Patients with previous pacemaker implantation and patients who were implanted within 30 days of TAVR had significantly higher adjusted combined risk for all-cause death and hospitalization for HF compared with patients without a pacemaker (adjusted hazard ratio, 1.12 and 1.11, respectively).

Dr. Sreekanth Vemulapalli of Duke University School of Medicine, in Durham, North Carolina, told Reuters Health by email that the optimal implantation techniques and device choices to reduce the need for pacemaker implantation following TAVR are only now beginning to come into focus.

Meanwhile, he noted, the data in the study were collected during a period when implantation techniques underwent significant changes. Additionally, the high number of patients in the study who already had a pacemaker prior to TAVR suggests the cohort was sicker than the average patient, indicating the findings may be limited in their generalizability.

In spite of these limitations, Dr. Vemulapalli, who was not involved in the study, said it “re-emphasizes the need to solidify optimal device design and implantation techniques to lower the risk of pacemaker placement after TAVR.”

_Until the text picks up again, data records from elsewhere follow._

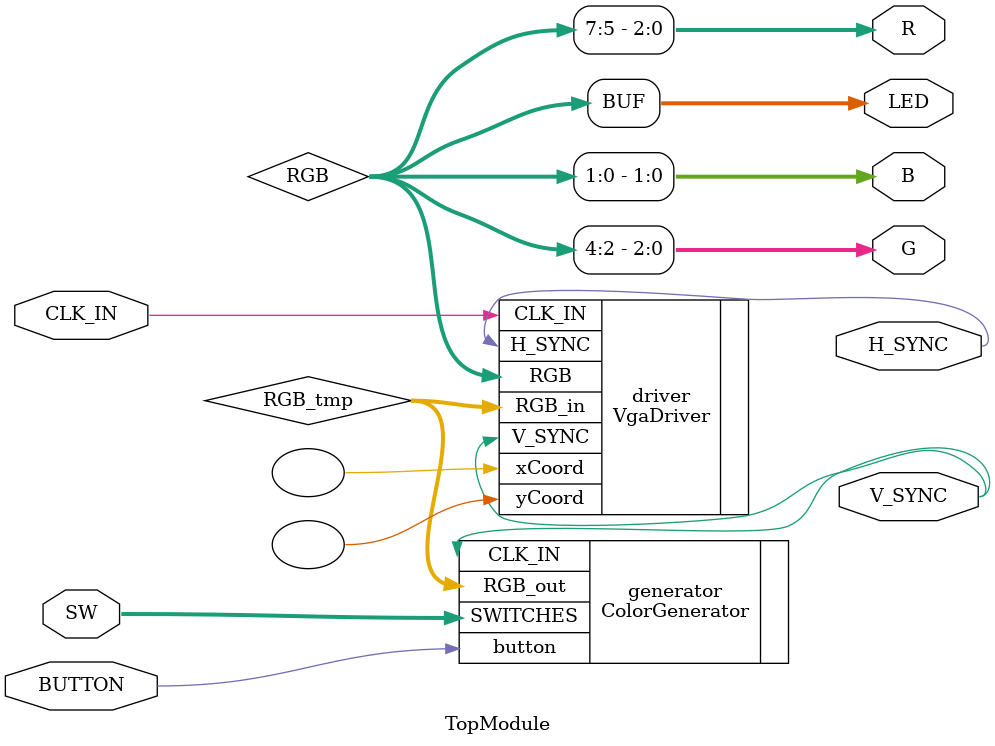
<source format=v>
`timescale 1ns / 1ps
module TopModule(
	input CLK_IN,
	input [2:0] SW,
	input BUTTON,
	output [7:0] LED,
	output H_SYNC,
	output V_SYNC,
	output [2:0] R,
	output [2:0] G,
	output [1:0] B
	);

	wire [7:0] RGB;
	wire [7:0] RGB_tmp;
	assign R = RGB[7:5];
	assign G = RGB[4:2];
	assign B = RGB[1:0];
	assign LED = RGB;
	
	ColorGenerator generator (
	 .CLK_IN(V_SYNC),
    .SWITCHES(SW), 
    .button(BUTTON), 
    .RGB_out(RGB_tmp)
    );


	VgaDriver driver (
    .CLK_IN(CLK_IN), 
    .H_SYNC(H_SYNC), 
    .V_SYNC(V_SYNC), 
    .RGB_in(RGB_tmp), 
    .RGB(RGB), 
    .xCoord(), 
    .yCoord()
    );


	

endmodule

</source>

Dr. Ibrahim Sultan, director of the UPMC Center for Thoracic Aortic Disease, said the study serves as a reminder “that pacemakers after TAVR are not benign and are likely to have consequences with respect to survival and HF.”

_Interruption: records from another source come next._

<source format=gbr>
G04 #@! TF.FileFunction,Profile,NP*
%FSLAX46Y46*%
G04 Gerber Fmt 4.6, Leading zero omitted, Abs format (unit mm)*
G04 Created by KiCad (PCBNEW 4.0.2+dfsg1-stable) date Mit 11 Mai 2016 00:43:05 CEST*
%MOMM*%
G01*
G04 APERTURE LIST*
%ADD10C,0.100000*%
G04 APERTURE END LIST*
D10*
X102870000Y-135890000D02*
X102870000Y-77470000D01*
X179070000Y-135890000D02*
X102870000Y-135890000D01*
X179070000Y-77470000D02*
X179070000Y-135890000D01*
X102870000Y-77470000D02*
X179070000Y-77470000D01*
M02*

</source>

Dr. Sultan, who also did not participate in the study, told Reuters Health by email that the findings are particularly important as TAVR continues to expand to younger patients who are otherwise considered at low risk for surgery.

He said recent advances in the field have improved his center’s implantation technique for TAVR valves. As a result, the rate of patients needing a new pacemaker after TAVR at his institution is now as low as 6% to 8%. The data from the French study are “humbling and are important to keep in mind when discussing the natural history of patients requiring pacemakers after TAVR,” he added.

“While the need for pacemakers after TAVR has decreased over time and outcomes after TAVR have improved significantly, we still have room to improve as we strive to provide the best outcomes for our patients,” Dr. Sultan said.